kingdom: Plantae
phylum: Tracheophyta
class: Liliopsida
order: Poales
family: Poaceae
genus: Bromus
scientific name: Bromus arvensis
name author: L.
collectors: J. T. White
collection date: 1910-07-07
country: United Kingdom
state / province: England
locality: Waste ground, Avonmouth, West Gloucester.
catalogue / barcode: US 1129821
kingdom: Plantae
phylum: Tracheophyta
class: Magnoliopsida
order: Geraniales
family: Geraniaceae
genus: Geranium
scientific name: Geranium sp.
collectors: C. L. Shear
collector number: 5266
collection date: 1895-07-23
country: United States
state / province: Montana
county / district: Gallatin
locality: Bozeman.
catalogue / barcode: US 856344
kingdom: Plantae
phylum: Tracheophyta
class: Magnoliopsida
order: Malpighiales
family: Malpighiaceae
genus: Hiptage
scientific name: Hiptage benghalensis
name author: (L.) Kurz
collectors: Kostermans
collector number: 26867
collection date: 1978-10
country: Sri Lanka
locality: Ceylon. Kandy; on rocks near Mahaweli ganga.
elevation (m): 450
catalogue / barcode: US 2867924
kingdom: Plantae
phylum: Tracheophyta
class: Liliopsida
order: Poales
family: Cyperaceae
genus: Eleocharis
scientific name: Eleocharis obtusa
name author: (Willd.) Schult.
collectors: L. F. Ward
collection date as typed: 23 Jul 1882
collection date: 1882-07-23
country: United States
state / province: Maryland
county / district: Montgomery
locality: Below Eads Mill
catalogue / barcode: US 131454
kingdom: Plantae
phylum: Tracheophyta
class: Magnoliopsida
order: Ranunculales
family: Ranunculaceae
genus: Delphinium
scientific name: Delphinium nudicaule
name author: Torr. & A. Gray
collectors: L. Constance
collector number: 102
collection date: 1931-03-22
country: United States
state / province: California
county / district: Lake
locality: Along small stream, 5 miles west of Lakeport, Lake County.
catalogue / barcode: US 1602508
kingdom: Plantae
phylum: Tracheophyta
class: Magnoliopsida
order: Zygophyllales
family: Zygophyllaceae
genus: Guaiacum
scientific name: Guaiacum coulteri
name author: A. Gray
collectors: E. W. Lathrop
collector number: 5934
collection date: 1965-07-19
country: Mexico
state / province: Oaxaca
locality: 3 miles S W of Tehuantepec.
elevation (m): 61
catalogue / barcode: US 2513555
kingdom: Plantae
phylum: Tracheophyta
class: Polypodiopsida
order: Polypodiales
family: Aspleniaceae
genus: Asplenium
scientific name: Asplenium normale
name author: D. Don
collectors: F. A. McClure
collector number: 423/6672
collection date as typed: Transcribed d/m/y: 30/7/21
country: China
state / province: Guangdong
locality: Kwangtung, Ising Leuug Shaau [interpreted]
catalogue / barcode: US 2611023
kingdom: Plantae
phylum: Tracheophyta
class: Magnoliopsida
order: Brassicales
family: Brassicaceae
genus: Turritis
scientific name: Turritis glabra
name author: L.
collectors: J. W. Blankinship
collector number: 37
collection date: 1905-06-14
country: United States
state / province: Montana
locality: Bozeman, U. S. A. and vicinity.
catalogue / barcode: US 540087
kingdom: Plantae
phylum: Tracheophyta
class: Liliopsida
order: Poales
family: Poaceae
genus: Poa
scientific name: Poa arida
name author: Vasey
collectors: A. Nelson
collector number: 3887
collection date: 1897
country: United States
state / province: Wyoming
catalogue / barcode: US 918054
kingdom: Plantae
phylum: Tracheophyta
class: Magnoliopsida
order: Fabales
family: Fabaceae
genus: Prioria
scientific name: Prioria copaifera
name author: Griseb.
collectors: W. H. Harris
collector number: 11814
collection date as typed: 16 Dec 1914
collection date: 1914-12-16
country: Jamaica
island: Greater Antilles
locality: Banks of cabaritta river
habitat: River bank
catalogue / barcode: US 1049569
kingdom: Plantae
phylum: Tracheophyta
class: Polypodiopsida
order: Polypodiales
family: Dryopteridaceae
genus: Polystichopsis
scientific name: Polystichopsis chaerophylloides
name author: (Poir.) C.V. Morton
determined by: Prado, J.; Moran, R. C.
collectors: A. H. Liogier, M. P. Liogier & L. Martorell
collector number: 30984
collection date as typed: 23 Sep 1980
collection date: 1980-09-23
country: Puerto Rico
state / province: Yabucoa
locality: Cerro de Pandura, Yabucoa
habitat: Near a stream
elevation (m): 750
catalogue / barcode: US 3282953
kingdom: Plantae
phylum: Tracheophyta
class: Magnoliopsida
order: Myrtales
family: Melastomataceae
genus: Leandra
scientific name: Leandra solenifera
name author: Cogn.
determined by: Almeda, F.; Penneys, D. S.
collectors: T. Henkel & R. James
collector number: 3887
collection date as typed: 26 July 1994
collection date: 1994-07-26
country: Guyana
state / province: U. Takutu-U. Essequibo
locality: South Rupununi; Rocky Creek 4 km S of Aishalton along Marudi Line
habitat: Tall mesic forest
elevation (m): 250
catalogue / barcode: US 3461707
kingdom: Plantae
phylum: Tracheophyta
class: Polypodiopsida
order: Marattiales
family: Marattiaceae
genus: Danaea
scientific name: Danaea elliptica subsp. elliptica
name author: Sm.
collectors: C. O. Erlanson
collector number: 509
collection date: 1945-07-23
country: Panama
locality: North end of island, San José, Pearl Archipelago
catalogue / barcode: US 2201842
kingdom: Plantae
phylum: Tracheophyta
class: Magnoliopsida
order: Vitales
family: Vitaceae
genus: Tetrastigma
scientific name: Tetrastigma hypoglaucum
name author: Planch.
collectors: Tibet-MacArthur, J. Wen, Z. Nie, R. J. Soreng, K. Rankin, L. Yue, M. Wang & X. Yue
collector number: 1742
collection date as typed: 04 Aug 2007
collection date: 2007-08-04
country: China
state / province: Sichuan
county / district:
* * * * * * *
* **Task instructions**:
Set down the entire listing above verbatim, line by line, in its original order.

* **Final result**:
kingdom: Plantae
phylum: Tracheophyta
class: Liliopsida
order: Poales
family: Poaceae
genus: Bromus
scientific name: Bromus arvensis
name author: L.
collectors: J. T. White
collection date: 1910-07-07
country: United Kingdom
state / province: England
locality: Waste ground, Avonmouth, West Gloucester.
catalogue / barcode: US 1129821
kingdom: Plantae
phylum: Tracheophyta
class: Magnoliopsida
order: Geraniales
family: Geraniaceae
genus: Geranium
scientific name: Geranium sp.
collectors: C. L. Shear
collector number: 5266
collection date: 1895-07-23
country: United States
state / province: Montana
county / district: Gallatin
locality: Bozeman.
catalogue / barcode: US 856344
kingdom: Plantae
phylum: Tracheophyta
class: Magnoliopsida
order: Malpighiales
family: Malpighiaceae
genus: Hiptage
scientific name: Hiptage benghalensis
name author: (L.) Kurz
collectors: Kostermans
collector number: 26867
collection date: 1978-10
country: Sri Lanka
locality: Ceylon. Kandy; on rocks near Mahaweli ganga.
elevation (m): 450
catalogue / barcode: US 2867924
kingdom: Plantae
phylum: Tracheophyta
class: Liliopsida
order: Poales
family: Cyperaceae
genus: Eleocharis
scientific name: Eleocharis obtusa
name author: (Willd.) Schult.
collectors: L. F. Ward
collection date as typed: 23 Jul 1882
collection date: 1882-07-23
country: United States
state / province: Maryland
county / district: Montgomery
locality: Below Eads Mill
catalogue / barcode: US 131454
kingdom: Plantae
phylum: Tracheophyta
class: Magnoliopsida
order: Ranunculales
family: Ranunculaceae
genus: Delphinium
scientific name: Delphinium nudicaule
name author: Torr. & A. Gray
collectors: L. Constance
collector number: 102
collection date: 1931-03-22
country: United States
state / province: California
county / district: Lake
locality: Along small stream, 5 miles west of Lakeport, Lake County.
catalogue / barcode: US 1602508
kingdom: Plantae
phylum: Tracheophyta
class: Magnoliopsida
order: Zygophyllales
family: Zygophyllaceae
genus: Guaiacum
scientific name: Guaiacum coulteri
name author: A. Gray
collectors: E. W. Lathrop
collector number: 5934
collection date: 1965-07-19
country: Mexico
state / province: Oaxaca
locality: 3 miles S W of Tehuantepec.
elevation (m): 61
catalogue / barcode: US 2513555
kingdom: Plantae
phylum: Tracheophyta
class: Polypodiopsida
order: Polypodiales
family: Aspleniaceae
genus: Asplenium
scientific name: Asplenium normale
name author: D. Don
collectors: F. A. McClure
collector number: 423/6672
collection date as typed: Transcribed d/m/y: 30/7/21
country: China
state / province: Guangdong
locality: Kwangtung, Ising Leuug Shaau [interpreted]
catalogue / barcode: US 2611023
kingdom: Plantae
phylum: Tracheophyta
class: Magnoliopsida
order: Brassicales
family: Brassicaceae
genus: Turritis
scientific name: Turritis glabra
name author: L.
collectors: J. W. Blankinship
collector number: 37
collection date: 1905-06-14
country: United States
state / province: Montana
locality: Bozeman, U. S. A. and vicinity.
catalogue / barcode: US 540087
kingdom: Plantae
phylum: Tracheophyta
class: Liliopsida
order: Poales
family: Poaceae
genus: Poa
scientific name: Poa arida
name author: Vasey
collectors: A. Nelson
collector number: 3887
collection date: 1897
country: United States
state / province: Wyoming
catalogue / barcode: US 918054
kingdom: Plantae
phylum: Tracheophyta
class: Magnoliopsida
order: Fabales
family: Fabaceae
genus: Prioria
scientific name: Prioria copaifera
name author: Griseb.
collectors: W. H. Harris
collector number: 11814
collection date as typed: 16 Dec 1914
collection date: 1914-12-16
country: Jamaica
island: Greater Antilles
locality: Banks of cabaritta river
habitat: River bank
catalogue / barcode: US 1049569
kingdom: Plantae
phylum: Tracheophyta
class: Polypodiopsida
order: Polypodiales
family: Dryopteridaceae
genus: Polystichopsis
scientific name: Polystichopsis chaerophylloides
name author: (Poir.) C.V. Morton
determined by: Prado, J.; Moran, R. C.
collectors: A. H. Liogier, M. P. Liogier & L. Martorell
collector number: 30984
collection date as typed: 23 Sep 1980
collection date: 1980-09-23
country: Puerto Rico
state / province: Yabucoa
locality: Cerro de Pandura, Yabucoa
habitat: Near a stream
elevation (m): 750
catalogue / barcode: US 3282953
kingdom: Plantae
phylum: Tracheophyta
class: Magnoliopsida
order: Myrtales
family: Melastomataceae
genus: Leandra
scientific name: Leandra solenifera
name author: Cogn.
determined by: Almeda, F.; Penneys, D. S.
collectors: T. Henkel & R. James
collector number: 3887
collection date as typed: 26 July 1994
collection date: 1994-07-26
country: Guyana
state / province: U. Takutu-U. Essequibo
locality: South Rupununi; Rocky Creek 4 km S of Aishalton along Marudi Line
habitat: Tall mesic forest
elevation (m): 250
catalogue / barcode: US 3461707
kingdom: Plantae
phylum: Tracheophyta
class: Polypodiopsida
order: Marattiales
family: Marattiaceae
genus: Danaea
scientific name: Danaea elliptica subsp. elliptica
name author: Sm.
collectors: C. O. Erlanson
collector number: 509
collection date: 1945-07-23
country: Panama
locality: North end of island, San José, Pearl Archipelago
catalogue / barcode: US 2201842
kingdom: Plantae
phylum: Tracheophyta
class: Magnoliopsida
order: Vitales
family: Vitaceae
genus: Tetrastigma
scientific name: Tetrastigma hypoglaucum
name author: Planch.
collectors: Tibet-MacArthur, J. Wen, Z. Nie, R. J. Soreng, K. Rankin, L. Yue, M. Wang & X. Yue
collector number: 1742
collection date as typed: 04 Aug 2007
collection date: 2007-08-04
country: China
state / province: Sichuan
county / district:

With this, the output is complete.